The most likely reason is that the for loop that you use in your loss function is slow and creates many small operations in the backward as well.
Maybe you want to change it to work with the whole batch at once?

netaglazer · March 18, 2020, 4:10pm

how?
this is a multi-label problem, so i calculate the distance between each pair of prediction+label in the loop

albanD · March 18, 2020, 4:29pm

Assuming that your inputs are 2D, the code below shows how to do it

 import torch

def loss_function(p, y, b):
    eps = 0.0000000001
    losses = 0
    k = len(y[0])
    ones = torch.ones(k)
    for i in range(b):
        loss1 = -((ones-y[i])@(((ones-p[i])+(eps)).log()))
        prod = (ones-y[i])*k - y[i]*((p[i]+ eps).log())
        loss2 = torch.min(prod)
        losses = losses + (loss2 + loss1)
    return (losses/b)

def new_loss_function(p, y, b):
    eps = 0.0000000001
    losses = 0
    k = len(y[0])
    ones = torch.ones(1, 1).expand(b, k)
    loss1 = -((ones-y)*(((ones-p)+(eps)).log())).sum(dim=1)
    prod = (ones-y)*k - y*((p+ eps).log())
    loss2 = torch.min(prod, dim=1)[0]
    losses = (loss1 + loss2).sum()
    return losses / b

b = 10
k = 5

# Are there the right input size?
p = torch.rand(b, k)
y = torch.rand(b, k)

old_res = loss_function(p, y, b)
new_res = new_loss_function(p, y, b)

print((old_res - new_res).abs().max())

netaglazer · March 18, 2020, 8:50pm

thank you so much!

just a little question:
why torch.ones(1,1).expand(x,y) and not torch.ones(x,y)?
does it matter?

albanD · March 18, 2020, 9:11pm

This is just a small trick to reduce memory use. The expand function does not actually allocate new memory but use tricks on stride to get the final Tensor.
You can use both and should not see any difference in the result. The one with expand will just use a bit less memory.
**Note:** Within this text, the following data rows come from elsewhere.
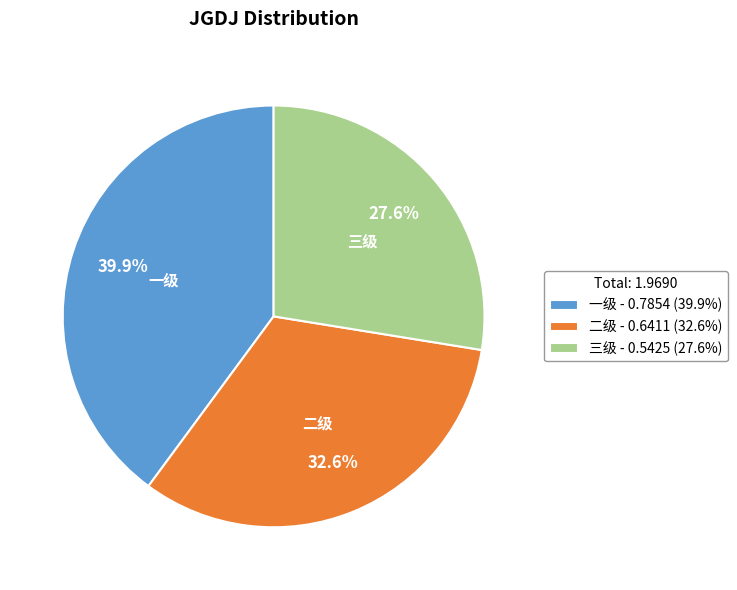

What is the largest slice in the pie chart?

一级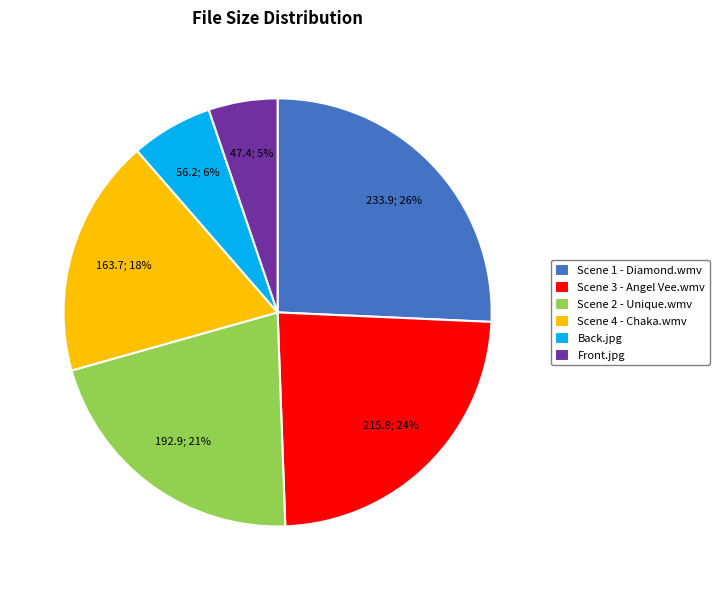

Is it true that Scene 4 - Chaka.wmv is 27% of the pie?

False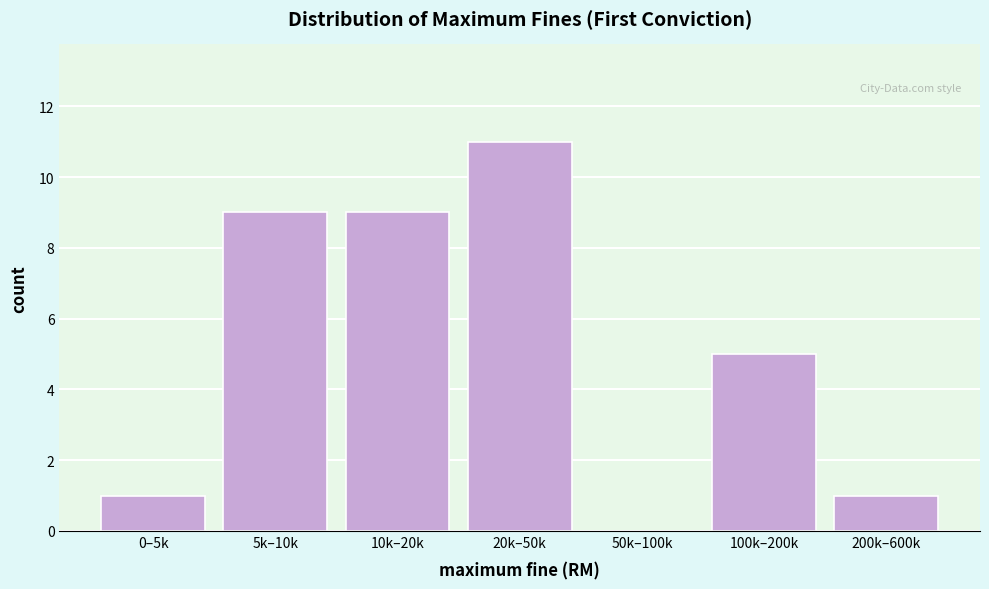

Reading right to left, extract all data points from this chart.

200k–600k=1	100k–200k=5	50k–100k=0	20k–50k=11	10k–20k=9	5k–10k=9	0–5k=1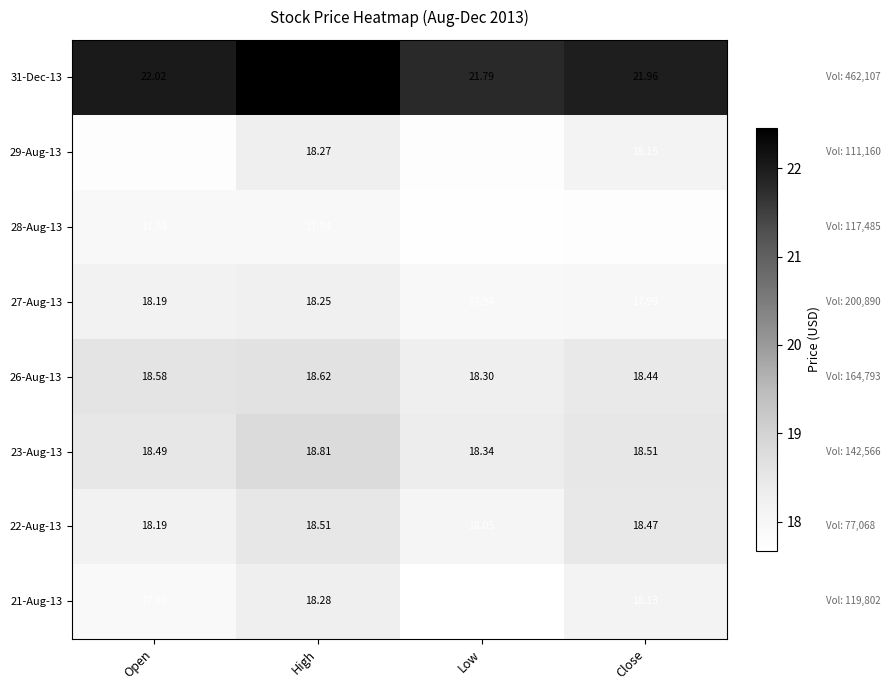

Which category has the highest value in the 23-Aug-13 series?

High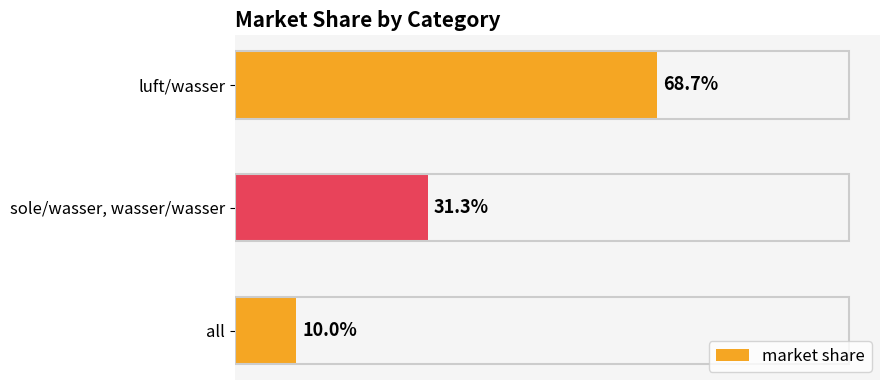

What is the sum of all values?

1.1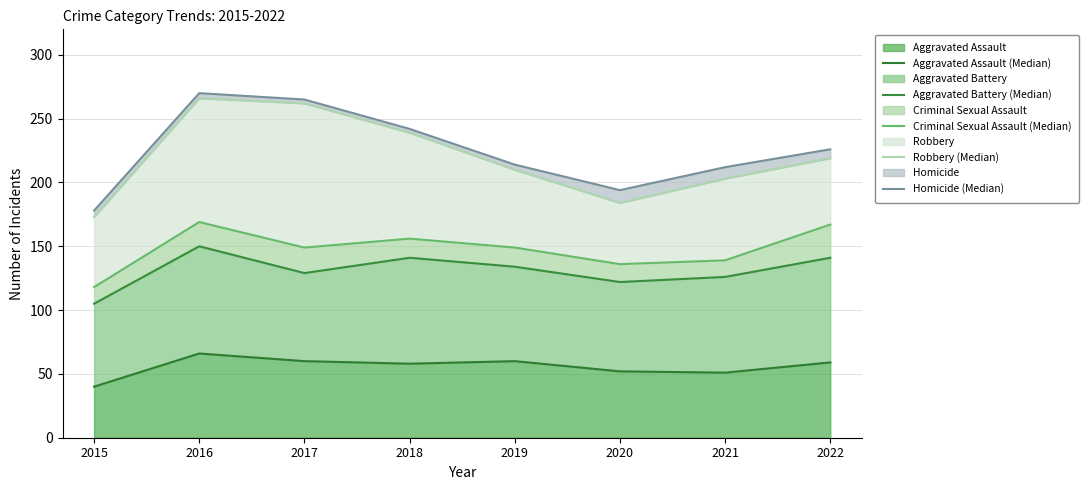

How many lines are shown in the chart?

5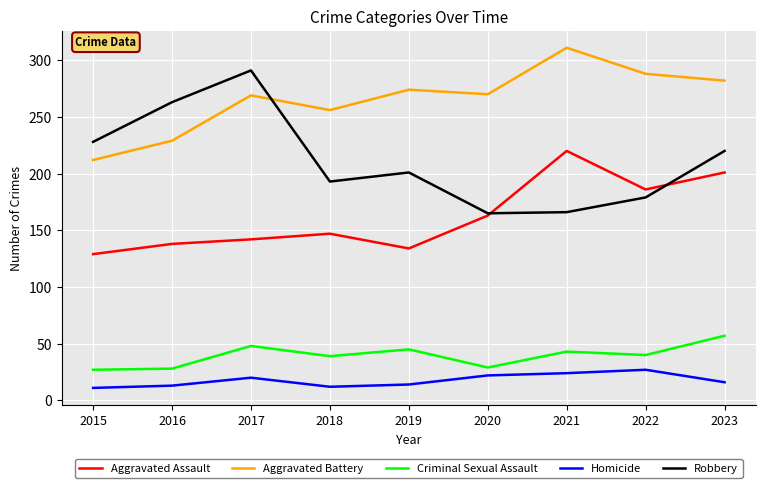

The Aggravated Assault series shows 134 at 2019. True or false?

True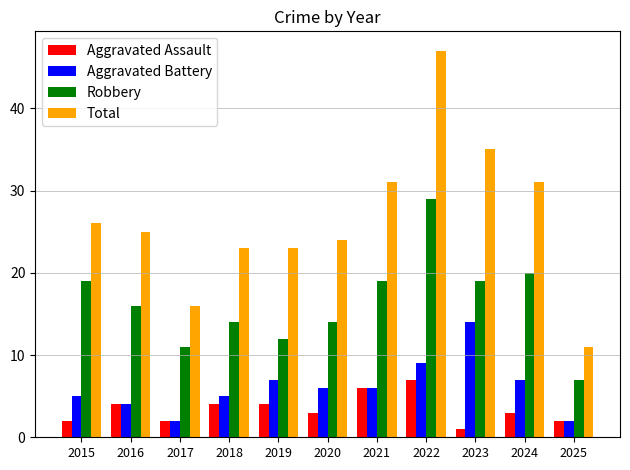

Which series has the widest spread of values?

Total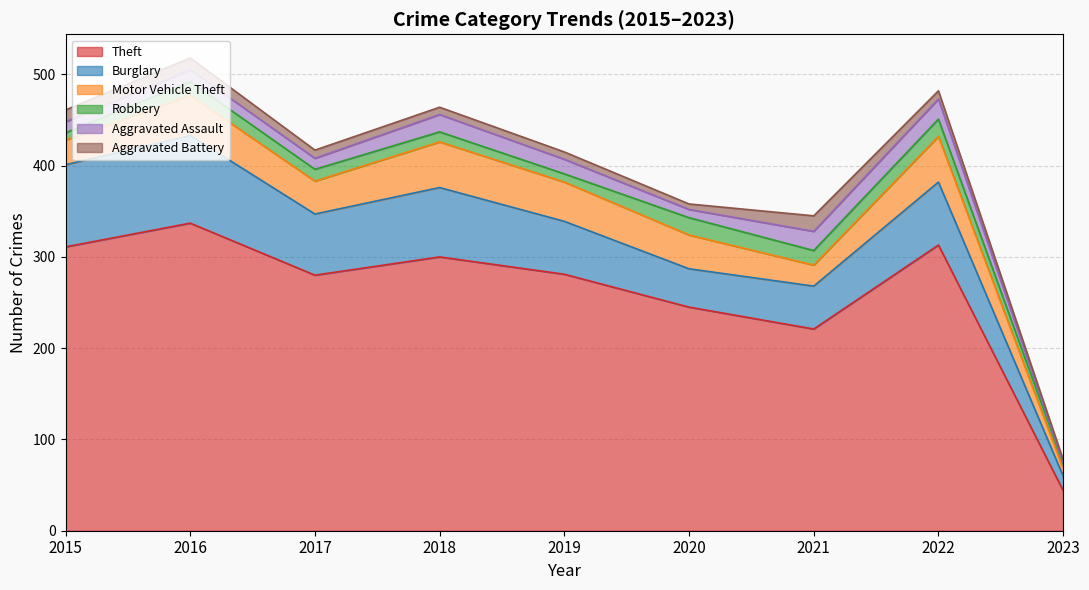

What is the difference between the maximum and minimum values in the Theft series?

293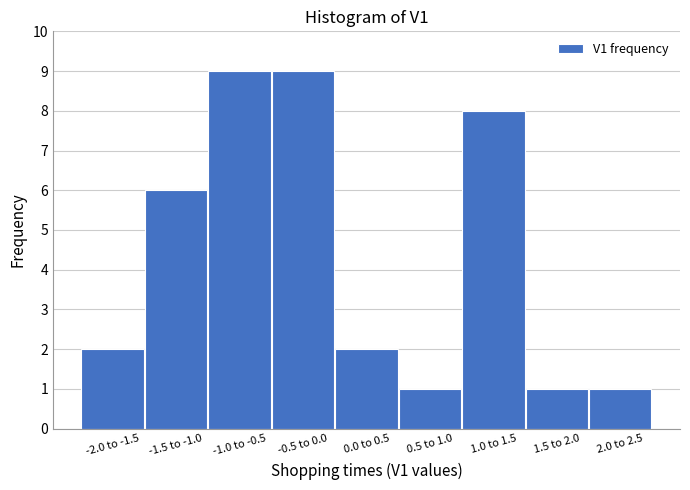

Reading left to right, transcribe all the data shown in this chart.

2	6	9	9	2	1	8	1	1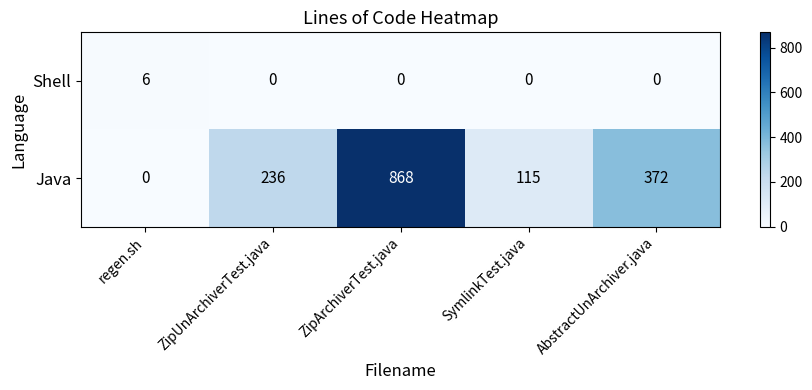

Which series has the largest total across all categories?

Java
netaglazer · March 23, 2020, 9:40am

hi, i have one more question about my loss, maybe you could help me

do you now how can i add L2 regularization to thin loss?
tnx!

albanD · March 23, 2020, 3:22pm

The simplest way is just to use the weight_decay parameter of the optimizer if you use one from torch.optim.

Otherwise, just compute the l2 by hand and add it to the loss before running the backward.